The premise of TAU is a simple one. We open with urban nightlife and meet a mysterious young woman living a life of crime. Saving up her money in order to progress in life. After, for no apparent reason, she is kidnapped and awakes to find herself prisoner to an unknown man kept hidden in the shadows. Soon we meet TAU, the title character. An artificial intelligence that is essentially the brain of the house Julia is being held in. Through this character, the film carries its best elements. Ones of compassion, complexity, and learning. Unfortunately, the film takes its sweet time getting there and throughout has average at best execution.
Federico D’Alessandro’s first feature effort is fully committed to its atmosphere. From the urban start to the modern smart home Julia, played by Maika Monroe, is held captive in the film’s neo-noir style is consistent. Cinematographer Larry Smith’s lighting is one of its traits. It was a bit too much for my taste to begin with but as the film progressed and locations changed it began to make sense in its ability to provide a smothered feel with no natural light. Only saturated beams of red and yellow. It wasn’t until the end where we finally see daylight again that I noticed how much I had missed it. The score is another layer on this cake. At times it will go totally unnoticed but it occasionally shines through which I appreciated. The film by nature is very monotone and slightly repetitive in its attempts to push the story forward so anything to add a little colour to the proceedings goes down quite well.

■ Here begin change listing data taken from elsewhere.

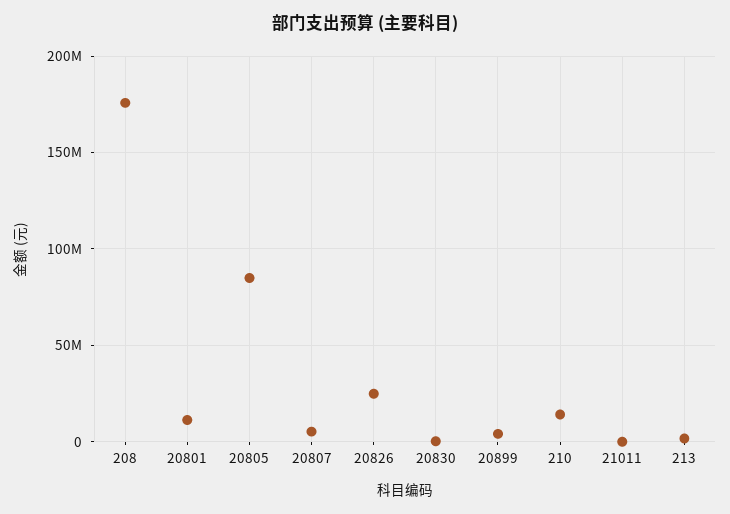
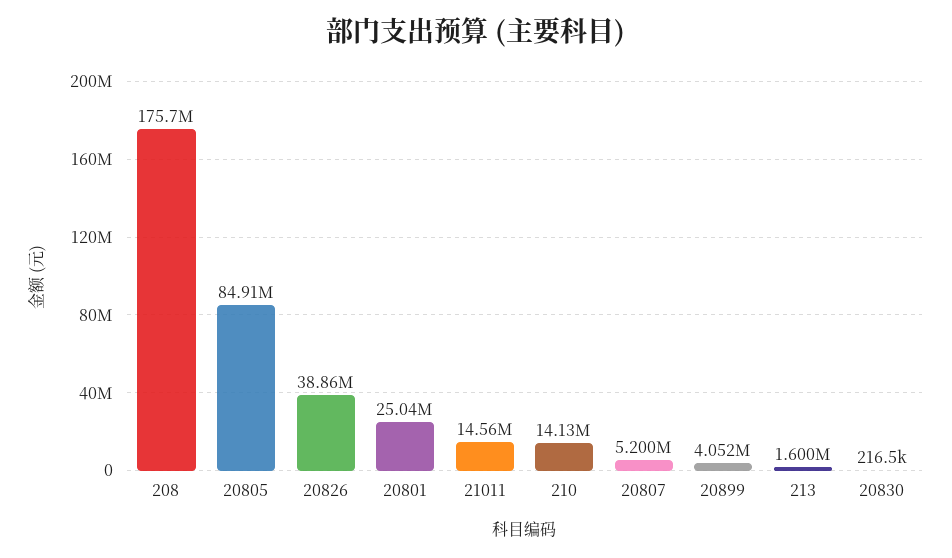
20801: 10000000 -> 25040000
20826: 25000000 -> 38860000
21011: 0 -> 14560000

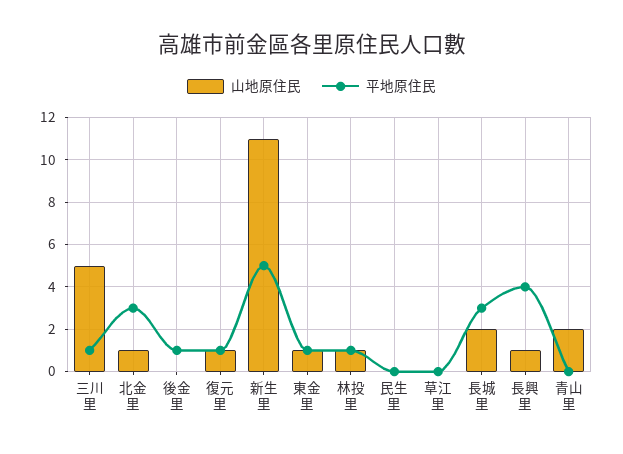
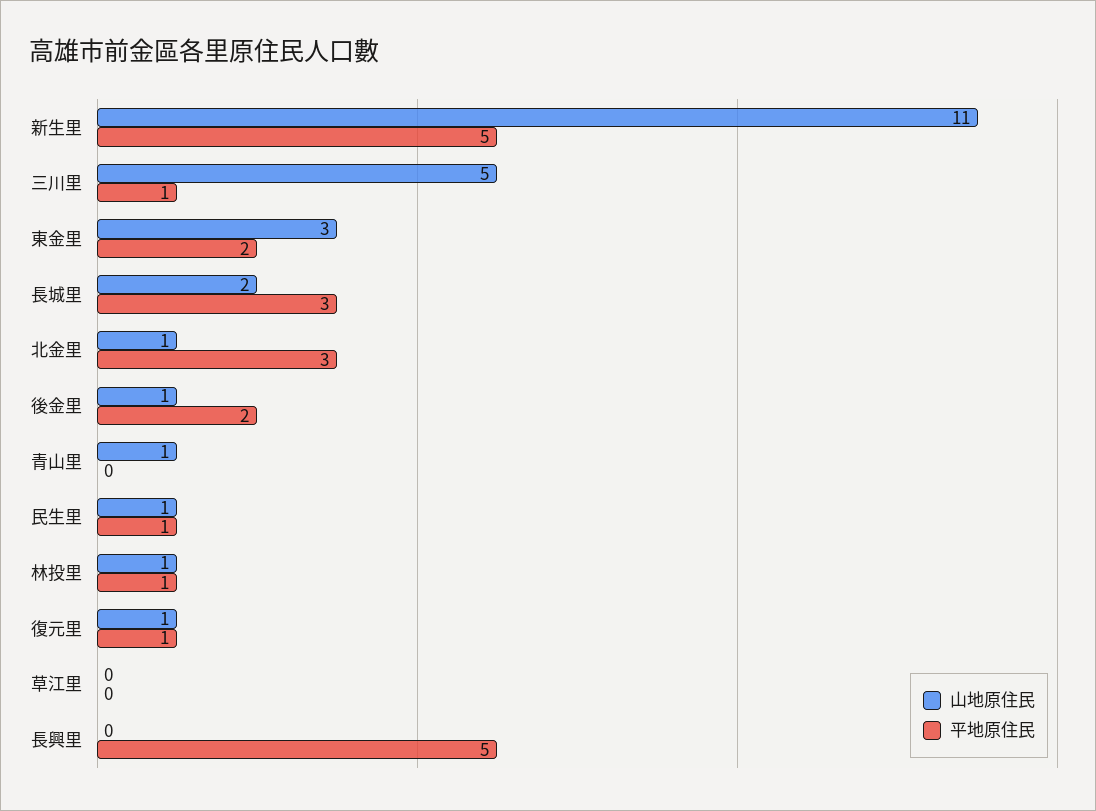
山地原住民, 後金里: 0 -> 1
平地原住民, 後金里: 1 -> 2
山地原住民, 東金里: 1 -> 3
平地原住民, 東金里: 1 -> 2
山地原住民, 民生里: 0 -> 1
平地原住民, 民生里: 0 -> 1
山地原住民, 長興里: 1 -> 0
平地原住民, 長興里: 4 -> 5
山地原住民, 青山里: 2 -> 1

One of my biggest issues with TAU is that Julia was given no breathing room at the start. We are given very fast exposition that may as well not of even been there. When you’ve known a character for such little time seeing quick childhood flashbacks isn’t going to make you care. Monroe does well despite this and eventually finds her groove and becomes quite charming. I’ve been a fan since It Follows and hopes she finds her way to better projects.
“They gave me life, but I did the rest. I created me.”
On a positive note, the film does contain some unexpected content. It actually gave me some Resident Evil nostalgia in its use of murderous A.I. The film also has tones of a lot of other science-fiction flicks. Never so much that it can really be compared but just in little instances. I got rings of Ex Machina and even Saw at the beginning, but the film kept changing itself and evolving (for worse or for better – I’m not so sure) which kept it from committing to a singular thread which actually worked for me. I didn’t care about the characters as much as I would have liked to so the life-threatening aspects of the film and its venture into the ‘can a machine really be a person?’ debate were what kept me watching. I wasn’t exactly glued to the screen but there was something quite delightful for me in the campiness of the clichés and superficial dialogue.
The big bad is the villain from Deadpool, that’s all I’ll say about that. I much preferred him as a faceless entity that added to the mystery and fear instead of a badly written character that had no redeeming qualities other than being well dressed. Things were done to try to make him hold some sort of power on-screen but in my opinion, they just didn’t work and he was not at all the intimidating presence he could have been; which might have been on purpose but I can’t be sure. I don’t like to speak negatively about performances too often, because I don’t feel I can offer anything constructive. A bad performance is just a bad performance – but I find Ed Skrein to be wholly unconvincing as an under-pressure businessman.
Attempts are made to lure us in with his research and the development of the psychological warfare between captor and captée but the script is simply not sophisticated enough to pull it off with any nuance or tension. After you expect it to be about that dynamic the film again changes focus, this time to the complexity of A.I. Now this, I can get behind. The film just takes too much time getting there. I felt for the first time as if I was actually watching something interesting that had things to say. If this line of thinking had been clear and we didn’t waste time with a botched escape and introducing characters that weren’t really needed then the film might have been able to expand on this even more so with some extra time. I certainly wouldn’t want a longer runtime for TAU, but I think some things could have easily been cut without losing anything significant.
Other than small moments of inspiration TAU fails to be what it could have been or what I would have liked it to be, a thrilling escape film. As soon as TAU begins its nature of repeated attempts to break free and time spent with its only two real characters it starts to rely on them carrying it. They’re not at strong enough to do that, only by a small margin, but still. Federico D’Alessandro is no stranger to the industry and I have to say even though this film is lacking a bit of personality and refinement it does have some good ideas going for it. Compared with some of Netflix’s recent ventures, it holds up well enough. I’m interested to see where D’Alessandro goes from here because from this I imagine he has potential as a director.